# Maximum Length Overhang Front/Rear of Raft Trailer



## ccm1192 (May 8, 2018)

MB Folks,

I have a 8x6 trailer that I'm hopefully going to be using for a 14' raft. I bought 2x10' pvc pipes with 4" diameter. Was planning to mount them on the sides of the trailer like the attached image.

i was thinking about cutting the pipes down to the length of the trailer (8 feet). Is it okay to have 3ft overhang up front, and 3 in the rear? How much overhang can I have on the front and the back, and have the rafts weight be fully supported without having to worry about the trailering integrity?

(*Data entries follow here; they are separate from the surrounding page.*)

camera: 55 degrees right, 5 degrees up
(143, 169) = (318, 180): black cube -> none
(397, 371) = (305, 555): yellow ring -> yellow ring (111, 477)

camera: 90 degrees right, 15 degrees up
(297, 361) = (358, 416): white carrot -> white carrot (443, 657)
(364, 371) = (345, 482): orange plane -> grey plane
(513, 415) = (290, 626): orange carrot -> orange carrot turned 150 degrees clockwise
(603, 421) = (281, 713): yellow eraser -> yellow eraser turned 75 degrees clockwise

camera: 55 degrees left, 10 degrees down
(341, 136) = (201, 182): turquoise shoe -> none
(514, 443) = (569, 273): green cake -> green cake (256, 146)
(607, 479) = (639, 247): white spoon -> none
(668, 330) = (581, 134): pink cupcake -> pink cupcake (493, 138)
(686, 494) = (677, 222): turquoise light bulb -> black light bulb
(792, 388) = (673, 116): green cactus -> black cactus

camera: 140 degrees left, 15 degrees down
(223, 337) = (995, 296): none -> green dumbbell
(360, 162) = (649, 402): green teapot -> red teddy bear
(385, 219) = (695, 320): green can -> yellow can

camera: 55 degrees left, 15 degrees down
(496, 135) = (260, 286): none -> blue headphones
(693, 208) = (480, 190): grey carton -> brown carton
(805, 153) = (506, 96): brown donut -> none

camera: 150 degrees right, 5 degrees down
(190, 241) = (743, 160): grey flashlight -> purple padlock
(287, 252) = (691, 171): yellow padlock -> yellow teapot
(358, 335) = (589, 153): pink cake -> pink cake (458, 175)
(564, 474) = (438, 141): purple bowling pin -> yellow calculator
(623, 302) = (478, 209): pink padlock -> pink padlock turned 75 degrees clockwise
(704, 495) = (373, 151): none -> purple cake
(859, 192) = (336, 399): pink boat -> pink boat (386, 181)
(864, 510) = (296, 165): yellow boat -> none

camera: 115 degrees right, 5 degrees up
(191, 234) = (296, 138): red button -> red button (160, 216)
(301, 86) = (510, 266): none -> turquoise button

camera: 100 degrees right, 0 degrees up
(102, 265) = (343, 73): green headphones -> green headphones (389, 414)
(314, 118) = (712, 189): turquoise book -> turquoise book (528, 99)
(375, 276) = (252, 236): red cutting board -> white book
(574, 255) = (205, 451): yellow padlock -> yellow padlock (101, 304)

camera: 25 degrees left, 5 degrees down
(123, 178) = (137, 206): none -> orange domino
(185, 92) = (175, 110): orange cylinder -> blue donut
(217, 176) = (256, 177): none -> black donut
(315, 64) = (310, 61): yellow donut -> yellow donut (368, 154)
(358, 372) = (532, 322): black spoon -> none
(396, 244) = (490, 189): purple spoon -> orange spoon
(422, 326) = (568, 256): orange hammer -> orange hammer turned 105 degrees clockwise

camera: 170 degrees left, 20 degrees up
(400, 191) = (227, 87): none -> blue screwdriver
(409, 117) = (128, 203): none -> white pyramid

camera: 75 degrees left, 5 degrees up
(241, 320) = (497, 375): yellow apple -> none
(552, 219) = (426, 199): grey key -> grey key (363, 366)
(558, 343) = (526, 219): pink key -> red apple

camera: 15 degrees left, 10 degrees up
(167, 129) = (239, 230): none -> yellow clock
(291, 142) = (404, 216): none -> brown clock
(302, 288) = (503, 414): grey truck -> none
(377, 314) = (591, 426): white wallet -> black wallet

ideally I would have zero overhang, but with this trailer it's not an option.


----------



## johnovice (Jul 17, 2009)

I think it is more about the weight. In the photo, what overhangs is relatively light -- tubes filled with air. Keep the weight centered on the trailer (not the overhangs) so the raft won't want to tilt/bend. Some raft overhang is pretty standard. I have a 14' raft on a 10' trailer. In your situation, I would be sure to tie the raft down well (I'm thinking of more exposure to wind). Caveat: I'm not expert! If I'm wrong, we should hear about it soon!


----------



## Wallrat (Jan 19, 2021)

If the trailer has too much weight to the rear it will fishtail crazily. If the raft sticks too far forward you’ll hit it with your truck when you turn too tightly. From what you’re showing us, you might try sliding the raft back, then putting all your heavy stuff on the front of the trailer, in the raft; drybox, Firepans, etc.


----------



## Idaho_ski_bum (Jun 22, 2018)

My raft is 16', trailer deck is 10'. The flat section of raft sits perfectly centered on the deck and it works great. I did weld a 24" extension on the tongue to make room between the raft and my tailgate. It also made backing up WAY easier with the added length.


----------



## Idaho_ski_bum (Jun 22, 2018)

As far as overhang, mine looks very similar to the photo you attached.
I have run a triple stack of boats on this trailer as well. 16, 14, 12 footers bottom to top.


----------



## Bobthegreat (Mar 3, 2019)

As far as overhanging, check ‘with your local transportation Dept, most states require a flag if its four feet past the trailer.


----------



## NoCo (Jul 21, 2009)

I ran those exact dimensions with a 14 footer for years. Just leave the "corners" of the boat on the trailer. Keep a pump handy in case you hit a thunderstorm that really softens your boat. I miss that little trailer, it just didn't fit our life anymore.


----------



## Lipripper60 (Jul 1, 2018)

Try to keep the flat part of the boat on the trailer deck and keeping 10 to 15 percent of the total trailer weight on the tongue (the weight on the hitch ball) Will keep it from swaying. If you have fishtailing, move more weight to the front deck of the trailer.


----------



## zercon (Aug 30, 2006)

Think about protecting the front of your boat from a set up like that. Stones from your rear tires will sandblast your boat over time.


----------



## ccm1192 (May 8, 2018)

Right on. Thanks for the feedback guys!


----------



## [email protected] (Jun 1, 2010)

Check your tires for speed rating and weight bearing rating. they look like low speed 10 inch tires. Three foot overhang is fine. Have the tongue of trailer lengthen by a couple of feet, you wont regret it.


----------